> [SUPPLIED RECORDS]:
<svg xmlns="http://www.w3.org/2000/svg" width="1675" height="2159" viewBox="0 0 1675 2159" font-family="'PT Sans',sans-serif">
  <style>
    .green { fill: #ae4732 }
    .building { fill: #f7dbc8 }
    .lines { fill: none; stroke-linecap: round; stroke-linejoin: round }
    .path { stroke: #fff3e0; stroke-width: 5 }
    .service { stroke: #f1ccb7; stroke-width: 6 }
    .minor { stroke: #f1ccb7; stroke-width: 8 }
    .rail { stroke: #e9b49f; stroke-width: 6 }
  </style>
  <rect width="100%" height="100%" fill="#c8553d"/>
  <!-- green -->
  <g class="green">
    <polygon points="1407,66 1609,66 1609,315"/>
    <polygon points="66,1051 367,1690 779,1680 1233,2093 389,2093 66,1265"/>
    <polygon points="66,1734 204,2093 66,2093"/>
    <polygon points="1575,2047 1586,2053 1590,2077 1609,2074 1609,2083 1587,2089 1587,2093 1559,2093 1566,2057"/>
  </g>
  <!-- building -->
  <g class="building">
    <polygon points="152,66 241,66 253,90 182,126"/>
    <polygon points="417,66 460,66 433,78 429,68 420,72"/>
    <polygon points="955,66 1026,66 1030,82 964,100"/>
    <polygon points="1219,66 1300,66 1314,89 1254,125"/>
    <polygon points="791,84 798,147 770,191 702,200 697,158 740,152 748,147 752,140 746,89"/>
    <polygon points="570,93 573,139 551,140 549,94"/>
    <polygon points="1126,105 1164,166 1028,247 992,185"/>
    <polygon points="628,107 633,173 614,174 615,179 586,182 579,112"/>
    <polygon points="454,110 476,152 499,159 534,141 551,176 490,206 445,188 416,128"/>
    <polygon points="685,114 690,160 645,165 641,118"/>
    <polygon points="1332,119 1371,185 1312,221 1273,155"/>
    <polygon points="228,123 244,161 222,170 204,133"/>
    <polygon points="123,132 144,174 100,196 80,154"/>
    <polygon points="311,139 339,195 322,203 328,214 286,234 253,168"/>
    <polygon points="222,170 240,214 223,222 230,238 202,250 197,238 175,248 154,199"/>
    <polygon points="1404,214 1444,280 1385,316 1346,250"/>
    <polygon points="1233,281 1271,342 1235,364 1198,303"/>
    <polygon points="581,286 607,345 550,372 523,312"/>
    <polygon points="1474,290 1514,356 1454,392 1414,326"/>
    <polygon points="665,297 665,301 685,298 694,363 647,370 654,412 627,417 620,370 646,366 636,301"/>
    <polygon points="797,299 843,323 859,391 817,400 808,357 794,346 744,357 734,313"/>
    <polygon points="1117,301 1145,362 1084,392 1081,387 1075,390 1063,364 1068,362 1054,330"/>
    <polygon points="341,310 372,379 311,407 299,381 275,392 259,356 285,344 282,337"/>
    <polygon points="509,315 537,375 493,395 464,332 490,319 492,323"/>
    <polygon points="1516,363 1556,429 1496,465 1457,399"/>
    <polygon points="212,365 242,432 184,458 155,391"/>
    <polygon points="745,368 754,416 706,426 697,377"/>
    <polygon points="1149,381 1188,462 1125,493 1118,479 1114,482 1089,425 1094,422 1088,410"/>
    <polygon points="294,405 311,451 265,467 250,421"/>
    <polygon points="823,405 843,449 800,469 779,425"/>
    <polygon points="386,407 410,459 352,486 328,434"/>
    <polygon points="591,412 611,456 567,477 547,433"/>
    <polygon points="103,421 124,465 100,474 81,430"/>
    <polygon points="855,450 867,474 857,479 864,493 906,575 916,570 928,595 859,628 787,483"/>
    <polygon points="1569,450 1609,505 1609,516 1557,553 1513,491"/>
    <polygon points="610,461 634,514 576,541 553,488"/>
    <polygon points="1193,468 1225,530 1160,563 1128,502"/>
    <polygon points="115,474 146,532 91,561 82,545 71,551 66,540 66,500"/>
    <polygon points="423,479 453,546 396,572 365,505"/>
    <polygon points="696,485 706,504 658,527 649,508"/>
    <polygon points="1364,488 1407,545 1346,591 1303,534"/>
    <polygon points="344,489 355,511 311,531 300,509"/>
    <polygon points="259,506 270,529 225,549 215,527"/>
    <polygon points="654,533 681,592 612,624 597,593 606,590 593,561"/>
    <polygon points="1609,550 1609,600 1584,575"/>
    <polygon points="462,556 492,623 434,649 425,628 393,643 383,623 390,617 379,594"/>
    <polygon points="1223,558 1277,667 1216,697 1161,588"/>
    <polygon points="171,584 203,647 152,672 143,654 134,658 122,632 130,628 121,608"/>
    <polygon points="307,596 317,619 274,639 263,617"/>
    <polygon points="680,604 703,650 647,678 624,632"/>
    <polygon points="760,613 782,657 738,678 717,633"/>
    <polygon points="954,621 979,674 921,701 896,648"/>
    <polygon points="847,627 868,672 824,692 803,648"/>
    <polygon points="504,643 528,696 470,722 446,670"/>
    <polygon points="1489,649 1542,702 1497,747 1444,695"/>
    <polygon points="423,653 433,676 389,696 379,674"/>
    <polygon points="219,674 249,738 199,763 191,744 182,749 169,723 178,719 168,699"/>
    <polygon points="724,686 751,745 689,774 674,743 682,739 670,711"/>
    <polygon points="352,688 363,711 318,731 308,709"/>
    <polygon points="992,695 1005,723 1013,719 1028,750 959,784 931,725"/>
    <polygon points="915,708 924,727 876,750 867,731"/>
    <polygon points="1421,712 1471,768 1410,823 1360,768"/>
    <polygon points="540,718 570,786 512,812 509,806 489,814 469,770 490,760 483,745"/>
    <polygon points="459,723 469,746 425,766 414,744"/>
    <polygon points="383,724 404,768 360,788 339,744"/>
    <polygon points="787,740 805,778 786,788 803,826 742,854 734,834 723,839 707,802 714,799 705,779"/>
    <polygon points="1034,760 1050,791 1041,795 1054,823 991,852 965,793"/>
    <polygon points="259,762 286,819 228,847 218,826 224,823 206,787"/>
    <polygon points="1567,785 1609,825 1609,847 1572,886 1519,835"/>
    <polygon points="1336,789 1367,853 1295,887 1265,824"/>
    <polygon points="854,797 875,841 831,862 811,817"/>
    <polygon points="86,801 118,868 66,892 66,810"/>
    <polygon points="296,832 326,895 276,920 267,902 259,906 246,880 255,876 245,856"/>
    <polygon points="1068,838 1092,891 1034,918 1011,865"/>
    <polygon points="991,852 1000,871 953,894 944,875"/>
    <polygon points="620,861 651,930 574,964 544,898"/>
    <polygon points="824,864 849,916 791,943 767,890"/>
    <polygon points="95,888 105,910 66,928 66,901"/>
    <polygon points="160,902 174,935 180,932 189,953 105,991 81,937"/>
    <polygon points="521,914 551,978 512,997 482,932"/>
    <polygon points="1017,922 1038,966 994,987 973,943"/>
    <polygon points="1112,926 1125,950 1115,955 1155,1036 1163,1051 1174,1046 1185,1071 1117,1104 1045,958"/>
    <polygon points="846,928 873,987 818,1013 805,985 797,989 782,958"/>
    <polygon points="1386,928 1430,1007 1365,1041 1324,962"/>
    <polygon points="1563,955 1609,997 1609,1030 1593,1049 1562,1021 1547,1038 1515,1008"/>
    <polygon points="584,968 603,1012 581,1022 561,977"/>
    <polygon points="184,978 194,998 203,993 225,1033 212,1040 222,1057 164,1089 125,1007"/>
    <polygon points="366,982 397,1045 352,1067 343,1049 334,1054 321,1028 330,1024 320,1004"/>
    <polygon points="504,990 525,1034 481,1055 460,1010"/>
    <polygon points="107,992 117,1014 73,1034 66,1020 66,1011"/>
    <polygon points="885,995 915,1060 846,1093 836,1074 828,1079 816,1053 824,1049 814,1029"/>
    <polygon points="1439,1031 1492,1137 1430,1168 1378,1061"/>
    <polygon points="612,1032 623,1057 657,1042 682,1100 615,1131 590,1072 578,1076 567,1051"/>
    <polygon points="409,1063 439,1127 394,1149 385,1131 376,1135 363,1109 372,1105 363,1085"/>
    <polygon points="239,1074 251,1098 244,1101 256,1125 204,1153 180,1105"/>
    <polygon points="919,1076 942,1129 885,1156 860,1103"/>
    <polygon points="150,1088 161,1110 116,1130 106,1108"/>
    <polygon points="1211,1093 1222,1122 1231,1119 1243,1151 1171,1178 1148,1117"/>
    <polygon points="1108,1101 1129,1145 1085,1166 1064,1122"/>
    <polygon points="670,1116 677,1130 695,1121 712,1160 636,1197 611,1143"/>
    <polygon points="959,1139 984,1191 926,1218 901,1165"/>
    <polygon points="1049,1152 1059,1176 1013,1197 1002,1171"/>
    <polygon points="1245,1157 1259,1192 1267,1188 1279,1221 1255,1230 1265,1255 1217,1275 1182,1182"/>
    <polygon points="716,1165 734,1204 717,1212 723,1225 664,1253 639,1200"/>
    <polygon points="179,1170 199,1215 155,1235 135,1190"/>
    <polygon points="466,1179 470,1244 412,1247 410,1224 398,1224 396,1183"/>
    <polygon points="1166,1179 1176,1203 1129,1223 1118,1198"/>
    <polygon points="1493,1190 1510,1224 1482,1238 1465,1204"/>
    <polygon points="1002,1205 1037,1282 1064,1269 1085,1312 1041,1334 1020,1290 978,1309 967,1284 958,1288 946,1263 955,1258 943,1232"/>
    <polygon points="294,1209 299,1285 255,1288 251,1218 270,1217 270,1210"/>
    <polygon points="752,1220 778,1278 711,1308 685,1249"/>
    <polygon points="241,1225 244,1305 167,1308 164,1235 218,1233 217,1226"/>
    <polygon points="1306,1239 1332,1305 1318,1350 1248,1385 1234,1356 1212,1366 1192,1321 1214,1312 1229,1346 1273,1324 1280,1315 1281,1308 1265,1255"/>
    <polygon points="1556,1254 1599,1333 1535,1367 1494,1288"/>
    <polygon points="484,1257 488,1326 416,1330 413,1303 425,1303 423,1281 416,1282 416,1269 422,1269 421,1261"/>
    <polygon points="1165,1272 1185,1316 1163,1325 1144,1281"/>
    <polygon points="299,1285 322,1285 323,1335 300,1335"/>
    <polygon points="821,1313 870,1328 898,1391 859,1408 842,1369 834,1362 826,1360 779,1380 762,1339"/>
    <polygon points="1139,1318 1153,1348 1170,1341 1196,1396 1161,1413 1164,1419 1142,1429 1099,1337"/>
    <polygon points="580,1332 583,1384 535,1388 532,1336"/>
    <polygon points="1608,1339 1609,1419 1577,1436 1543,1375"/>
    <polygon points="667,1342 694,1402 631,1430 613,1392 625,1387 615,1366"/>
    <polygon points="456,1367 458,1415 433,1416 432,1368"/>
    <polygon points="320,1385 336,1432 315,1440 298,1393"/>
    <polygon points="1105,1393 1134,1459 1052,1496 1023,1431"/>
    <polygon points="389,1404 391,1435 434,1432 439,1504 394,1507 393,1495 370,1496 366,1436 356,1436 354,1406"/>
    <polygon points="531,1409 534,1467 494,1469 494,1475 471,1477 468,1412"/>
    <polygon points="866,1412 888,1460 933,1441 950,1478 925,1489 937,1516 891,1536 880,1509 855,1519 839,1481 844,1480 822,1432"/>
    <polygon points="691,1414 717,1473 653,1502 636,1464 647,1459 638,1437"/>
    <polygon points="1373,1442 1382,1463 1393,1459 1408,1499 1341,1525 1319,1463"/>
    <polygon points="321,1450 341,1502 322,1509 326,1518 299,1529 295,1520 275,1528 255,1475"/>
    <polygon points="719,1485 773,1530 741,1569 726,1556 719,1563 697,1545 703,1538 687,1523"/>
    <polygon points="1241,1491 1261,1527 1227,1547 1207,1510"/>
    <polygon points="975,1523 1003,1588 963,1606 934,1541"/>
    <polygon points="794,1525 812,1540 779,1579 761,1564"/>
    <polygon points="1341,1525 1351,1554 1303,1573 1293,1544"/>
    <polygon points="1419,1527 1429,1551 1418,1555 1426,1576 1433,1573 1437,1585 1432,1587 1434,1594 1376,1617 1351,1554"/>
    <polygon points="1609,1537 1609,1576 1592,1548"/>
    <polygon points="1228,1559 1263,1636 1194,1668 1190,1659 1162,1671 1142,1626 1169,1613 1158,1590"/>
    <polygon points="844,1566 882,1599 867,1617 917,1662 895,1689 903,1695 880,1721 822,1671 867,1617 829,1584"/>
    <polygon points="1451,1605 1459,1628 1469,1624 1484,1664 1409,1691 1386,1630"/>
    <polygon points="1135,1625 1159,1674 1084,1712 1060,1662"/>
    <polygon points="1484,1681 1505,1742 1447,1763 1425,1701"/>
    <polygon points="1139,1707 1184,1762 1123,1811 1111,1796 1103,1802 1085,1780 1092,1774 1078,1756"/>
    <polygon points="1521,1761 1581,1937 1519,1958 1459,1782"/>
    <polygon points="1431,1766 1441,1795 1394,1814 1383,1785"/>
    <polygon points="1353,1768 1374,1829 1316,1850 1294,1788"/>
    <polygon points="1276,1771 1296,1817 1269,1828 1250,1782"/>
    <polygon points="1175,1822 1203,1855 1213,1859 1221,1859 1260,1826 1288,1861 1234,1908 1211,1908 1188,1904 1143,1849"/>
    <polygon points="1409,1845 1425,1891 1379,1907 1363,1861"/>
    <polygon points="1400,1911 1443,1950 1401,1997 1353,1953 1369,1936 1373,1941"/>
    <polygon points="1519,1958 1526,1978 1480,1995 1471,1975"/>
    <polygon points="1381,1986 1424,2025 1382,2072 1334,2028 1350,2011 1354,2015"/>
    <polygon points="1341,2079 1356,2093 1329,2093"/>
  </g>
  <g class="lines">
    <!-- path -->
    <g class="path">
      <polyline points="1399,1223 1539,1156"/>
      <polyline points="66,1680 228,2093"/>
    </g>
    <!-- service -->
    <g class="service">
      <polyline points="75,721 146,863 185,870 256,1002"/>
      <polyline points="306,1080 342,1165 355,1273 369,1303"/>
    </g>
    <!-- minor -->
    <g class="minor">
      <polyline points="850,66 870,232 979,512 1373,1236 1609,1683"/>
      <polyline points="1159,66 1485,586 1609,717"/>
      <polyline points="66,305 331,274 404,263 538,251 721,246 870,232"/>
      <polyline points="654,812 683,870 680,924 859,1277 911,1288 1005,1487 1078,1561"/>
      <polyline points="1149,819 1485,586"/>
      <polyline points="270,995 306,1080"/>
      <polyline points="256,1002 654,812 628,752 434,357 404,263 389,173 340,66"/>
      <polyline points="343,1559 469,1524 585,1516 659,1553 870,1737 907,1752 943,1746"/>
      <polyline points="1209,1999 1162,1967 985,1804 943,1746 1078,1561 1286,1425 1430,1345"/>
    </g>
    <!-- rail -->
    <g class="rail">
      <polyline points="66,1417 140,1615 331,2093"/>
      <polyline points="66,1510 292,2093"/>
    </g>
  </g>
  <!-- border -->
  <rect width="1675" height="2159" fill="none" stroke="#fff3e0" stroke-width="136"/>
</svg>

> [WHAT YOU SHOULD DO]:
Scan the entries above for the word "lines", then copy every line in which it occurs.

> [THE ANSWER]:
    .lines { fill: none; stroke-linecap: round; stroke-linejoin: round }
  <g class="lines">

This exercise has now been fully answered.